How to Make Chocolate Hazelnut Cake

  • Prepare cake mix according to package directions, using required ingredients, plus pudding mix, vanilla, and an additional 1/4 cup of water.
  • Spread batter evenly among three greased and floured 9 inch cake pans.
  • Bake at temperature specified on cake mix box for 18 to 22 minutes, or until a toothpick inserted in the centre comes out clean.
  • Let cakes cool completely, then chill in refrigerator for 30 minutes.
  • In a double boiler over simmering water, melt chocolate chips.
  • Gradually add 1/4 cup of the whipping cream, stirring constantly until smooth.
  • Remove from heat and let cool to room temperature. Beat .75 cup of whipping cream until soft peaks form.
  • Fold the whipped cream into the cooled chocolate mixture. Stir in .5 cup of the finely chopped hazelnuts. Chill for 30 minutes.
  • Beat remaining 2 cups of whipping cream until soft peaks form, then fold in the remaining .5 cup of chopped hazelnuts. Chill until ready to frost cake.
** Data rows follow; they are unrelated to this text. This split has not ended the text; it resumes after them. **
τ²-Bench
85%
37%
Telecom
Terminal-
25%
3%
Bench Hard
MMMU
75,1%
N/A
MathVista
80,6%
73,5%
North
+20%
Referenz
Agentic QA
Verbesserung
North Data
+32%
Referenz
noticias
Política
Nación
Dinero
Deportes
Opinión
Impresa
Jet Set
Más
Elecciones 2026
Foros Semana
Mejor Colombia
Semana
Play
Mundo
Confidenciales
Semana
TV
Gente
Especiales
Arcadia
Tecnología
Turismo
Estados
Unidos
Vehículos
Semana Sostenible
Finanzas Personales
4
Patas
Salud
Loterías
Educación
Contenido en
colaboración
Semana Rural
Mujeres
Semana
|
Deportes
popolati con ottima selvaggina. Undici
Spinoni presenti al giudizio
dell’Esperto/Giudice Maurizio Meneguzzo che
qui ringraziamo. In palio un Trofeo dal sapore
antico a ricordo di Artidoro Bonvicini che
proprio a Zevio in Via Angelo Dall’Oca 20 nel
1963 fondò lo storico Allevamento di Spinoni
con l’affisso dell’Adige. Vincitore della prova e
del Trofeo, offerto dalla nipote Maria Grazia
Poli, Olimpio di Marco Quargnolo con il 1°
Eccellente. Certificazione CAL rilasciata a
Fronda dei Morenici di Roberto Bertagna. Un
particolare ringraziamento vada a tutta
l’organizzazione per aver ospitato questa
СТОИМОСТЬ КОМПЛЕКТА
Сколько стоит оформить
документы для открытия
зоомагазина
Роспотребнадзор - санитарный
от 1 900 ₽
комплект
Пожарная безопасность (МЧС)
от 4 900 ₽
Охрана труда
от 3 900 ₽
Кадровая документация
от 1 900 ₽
  • Place 1 cake layer on cake plate. Spread 1/2 of the chilled chocolate mixture over top.
  • Add another cake layer. Spread with other 1/2 of the chocolate mixture.
  • Top with last cake layer. Frost entire cake with hazelnut-whipped cream.
  • Place 12 whole hazelnuts around top outer edge of cake as a garnish. This cake should be kept in the refrigerator.